DIRECTIONS FOR THIS TASK: Could you please transcribe the data exactly, without the pictures?

DATA SHOWN:
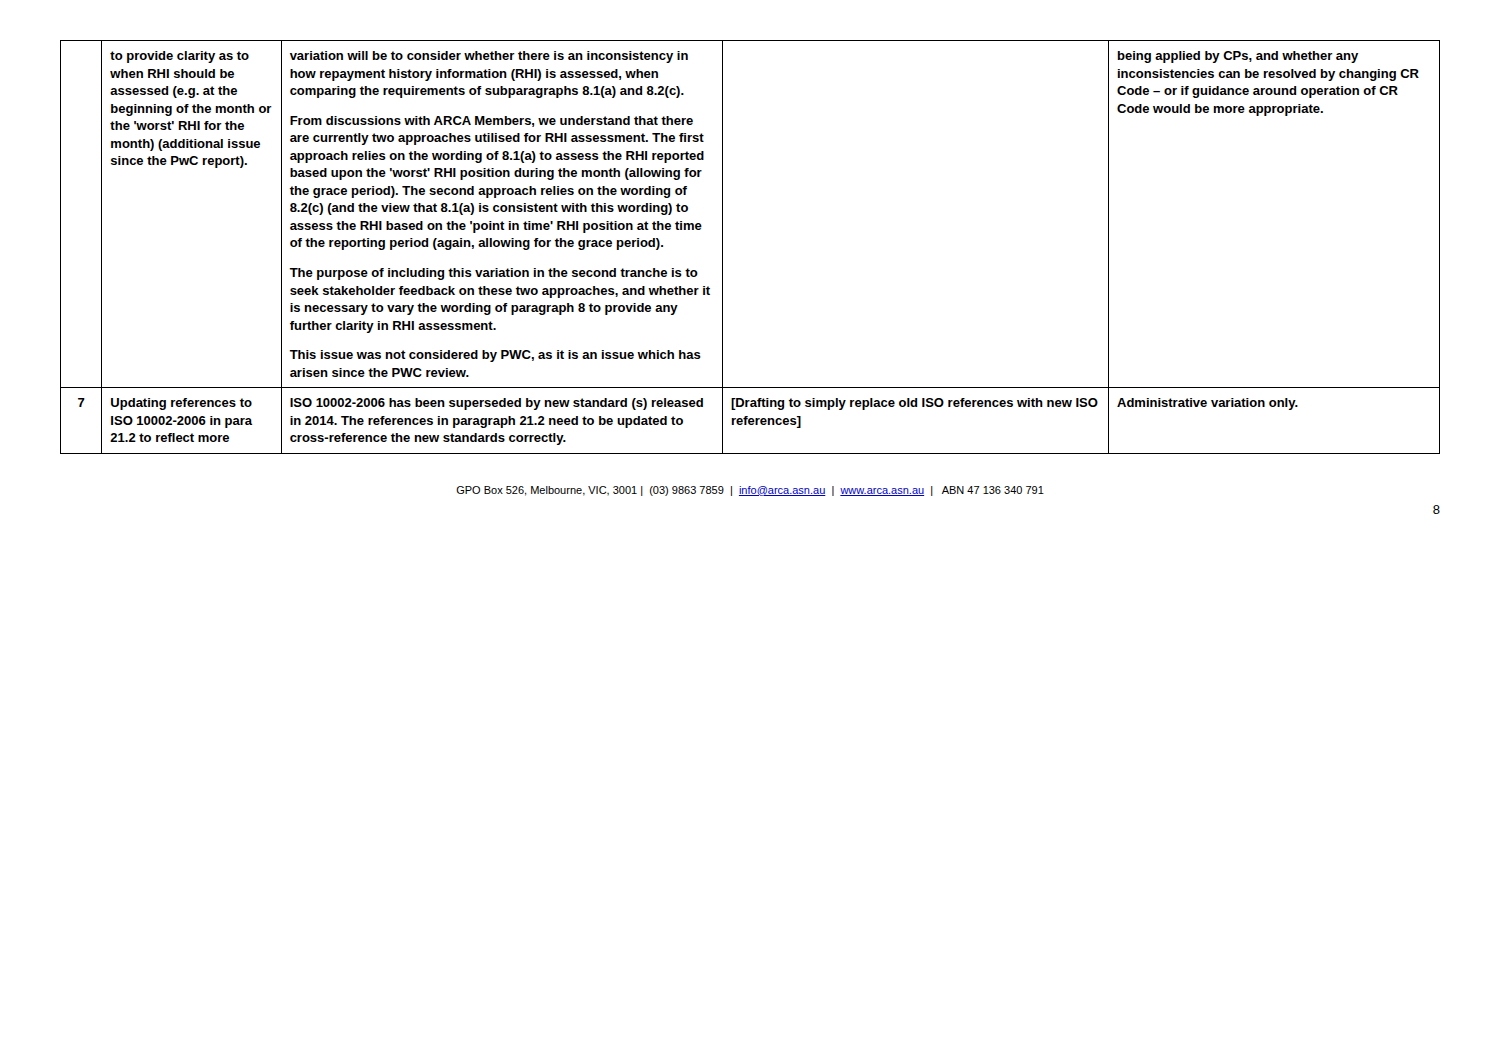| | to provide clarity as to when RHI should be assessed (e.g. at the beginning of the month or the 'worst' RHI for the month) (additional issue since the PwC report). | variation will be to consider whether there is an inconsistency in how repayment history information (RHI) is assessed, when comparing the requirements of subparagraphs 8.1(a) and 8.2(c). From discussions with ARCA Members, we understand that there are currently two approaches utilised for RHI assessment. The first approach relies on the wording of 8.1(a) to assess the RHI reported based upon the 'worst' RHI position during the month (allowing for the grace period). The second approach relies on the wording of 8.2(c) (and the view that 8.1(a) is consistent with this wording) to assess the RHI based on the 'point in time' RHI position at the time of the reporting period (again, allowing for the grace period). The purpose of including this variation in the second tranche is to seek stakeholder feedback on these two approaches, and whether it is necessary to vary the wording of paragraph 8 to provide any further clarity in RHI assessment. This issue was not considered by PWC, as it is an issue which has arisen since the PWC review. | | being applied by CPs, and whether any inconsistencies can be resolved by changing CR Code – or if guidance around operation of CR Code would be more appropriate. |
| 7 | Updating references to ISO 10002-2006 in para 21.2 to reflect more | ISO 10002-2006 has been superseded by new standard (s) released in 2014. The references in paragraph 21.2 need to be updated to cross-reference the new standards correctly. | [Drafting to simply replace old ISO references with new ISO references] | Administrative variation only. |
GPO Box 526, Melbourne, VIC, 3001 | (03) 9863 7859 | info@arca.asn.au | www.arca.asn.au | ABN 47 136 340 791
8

OUTPUT OF THE EXERCISE:
| | to provide clarity as to when RHI should be assessed (e.g. at the beginning of the month or the 'worst' RHI for the month) (additional issue since the PwC report). | variation will be to consider whether there is an inconsistency in how repayment history information (RHI) is assessed, when comparing the requirements of subparagraphs 8.1(a) and 8.2(c). From discussions with ARCA Members, we understand that there are currently two approaches utilised for RHI assessment. The first approach relies on the wording of 8.1(a) to assess the RHI reported based upon the 'worst' RHI position during the month (allowing for the grace period). The second approach relies on the wording of 8.2(c) (and the view that 8.1(a) is consistent with this wording) to assess the RHI based on the 'point in time' RHI position at the time of the reporting period (again, allowing for the grace period). The purpose of including this variation in the second tranche is to seek stakeholder feedback on these two approaches, and whether it is necessary to vary the wording of paragraph 8 to provide any further clarity in RHI assessment. This issue was not considered by PWC, as it is an issue which has arisen since the PWC review. | | being applied by CPs, and whether any inconsistencies can be resolved by changing CR Code – or if guidance around operation of CR Code would be more appropriate. |
| 7 | Updating references to ISO 10002-2006 in para 21.2 to reflect more | ISO 10002-2006 has been superseded by new standard (s) released in 2014. The references in paragraph 21.2 need to be updated to cross-reference the new standards correctly. | [Drafting to simply replace old ISO references with new ISO references] | Administrative variation only. |
GPO Box 526, Melbourne, VIC, 3001 | (03) 9863 7859 | info@arca.asn.au | www.arca.asn.au | ABN 47 136 340 791
8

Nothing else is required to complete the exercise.